What I want to know is if there is any assurance that we'll get decent code, 
or will be get stuff with Linuxisms plagued throughout it, and it's always 
our job to fix it.

Where do you see the most time being spent in getting the code to compile with 
SunStudio?

> There's 3.4.3 from http://solaris.kde.org/. Blastwave has more recent
> KDE's as well.

Isn't the blastwave version a gcc build?

I used to use mplayer from blastwave, but recently there was some folks in 
Germany for Sun that did a great job at packaging all the mplayer stuff with 
the GUI...works great!

I'll grab your latest stuff, that runs on nevada?

> And i bet it doesn't have anti-aliased fonts. :-)

It has such a crappy video in it, I don't know that would matter much!;-) It 
barely does 1600x1200 and only a single head.

> "Technical preview". Not there yet. It's buildable on Linux.

Then we should aim to get that building on Solaris Express DX.

> IMHO: KDE4 is a longer term project. To get there, we still have to
> build tons of extra libraries on which KDE depends, before we can
> start building KDE. These libraries aren't even in Nevada. I think it
> would be more practical to work in parallel on 3.5.5 and KDE4. It
> might very well be that it will take until KDE 4.0.2 before the
> Solaris version of KDE4 is up to Sun standards. Maybe we should have
> a 3.5.5 build ready before that (3.5.5 is really nice). A lot of the
> work required is common between the two. There is one major feature i
> would like to add in KDE 3 and 4: CORBA bindings to replace DCOP. We
> can use omniORB (http://omniorb.sourceforge.net/). It runs perfectly
> on Solaris 32- and 64- bit. There are technical reason behind this
> pet peeve of mine, and i have the benchmark study done by someone
> else to back me up. :-)

My hesitation in this would be that we deviate from the mainline, and end up 
in a situation where we need to apply patches to the mainline, on a regular 
basis as the sources are updated. I'm all for it if it doesn't cause us to be 
a one-off.

> KDE4 uses CMake (http://www.cmake.org/) for its build system. The auto
> tools are no longer used. This is good and bad. Good because we don't
> have to deal with libtool in KDE4, and CMake is much nicer. Bad
> because we still have to deal with libtool for all the other
> dependencies.

Yeah, libtool is pretty evil, but at least it knows more about Solaris 
recentely.

> A while ago i put together a list of KDE dependencies -- i will dig it
> up and post it here. This list is very long.

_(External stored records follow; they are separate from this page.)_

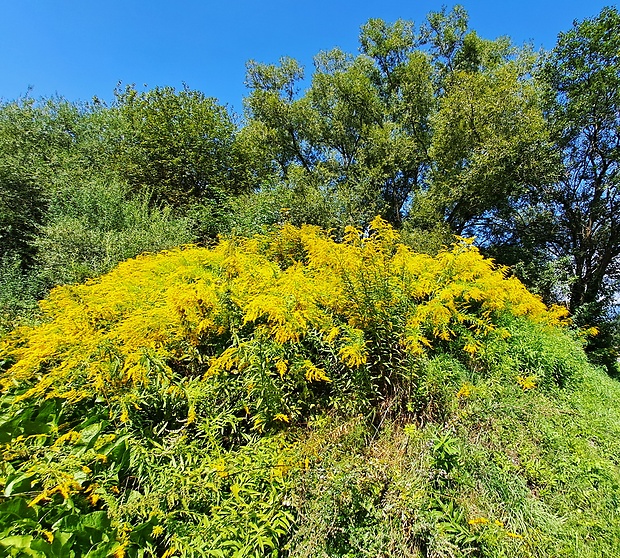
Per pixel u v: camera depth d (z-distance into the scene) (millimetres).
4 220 7945
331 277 3152
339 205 12258
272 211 8273
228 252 3459
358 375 2604
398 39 15797
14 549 1366
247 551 1634
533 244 12680
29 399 2447
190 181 11109
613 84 9617
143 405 2363
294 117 16656
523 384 3217
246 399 2361
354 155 16750
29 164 8719
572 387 3779
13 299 5203
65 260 6020
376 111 16281
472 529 1915
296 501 1925
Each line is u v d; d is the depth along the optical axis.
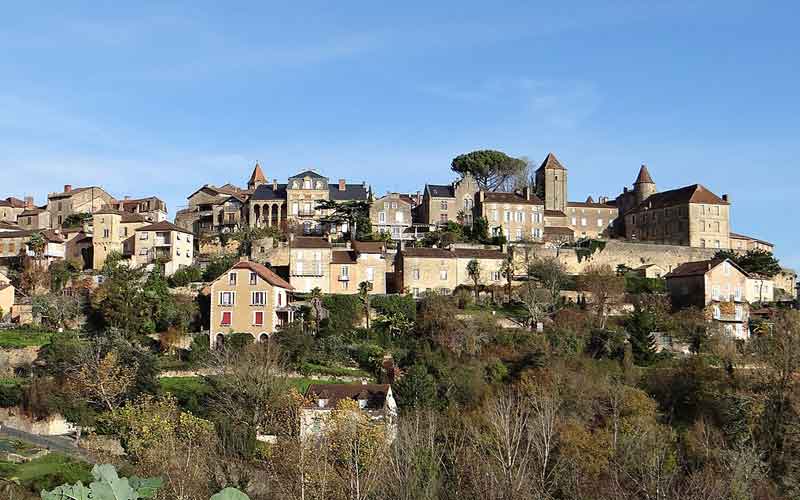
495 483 48.19
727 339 101.19
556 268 119.00
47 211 153.00
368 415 65.94
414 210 158.38
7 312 109.44
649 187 167.75
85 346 87.88
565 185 162.75
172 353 98.06
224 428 67.56
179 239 125.81
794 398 67.75
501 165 173.75
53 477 58.78
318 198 148.62
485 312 107.81
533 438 58.91
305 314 104.69
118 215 128.75
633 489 54.91
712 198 149.25
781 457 62.78
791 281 134.38
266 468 59.97
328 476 51.28
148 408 73.50
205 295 108.31
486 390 81.00
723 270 115.06
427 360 89.62
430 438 55.06
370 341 98.69
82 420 78.12
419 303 108.38
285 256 122.00
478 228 137.88
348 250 119.69
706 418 73.69
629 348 95.81
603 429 67.88
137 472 56.00
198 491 50.53
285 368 90.00
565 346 95.56
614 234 163.62
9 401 82.00
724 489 50.84
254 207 149.88
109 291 103.31
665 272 134.62
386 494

Yes, would like to see it.

> QT 3.3.7 and 4.2.2 are here:
>
> http://svn2.cvsdude.com/kdesolaris/trunk/QT/3.3.7
> http://svn2.cvsdude.com/kdesolaris/trunk/QT/4.2.2
>
> svn co --username=anonymous http://svn2.cvsdude.com/kdesolaris/trunk

I need to get svn installed on this machine...but I need to get some 
sleep...;-) later...

-- 

Alan DuBoff - Solaris x86 Engineering - IHV/OEM Group
Advocate of insourcing at Sun - hire people that care about our company!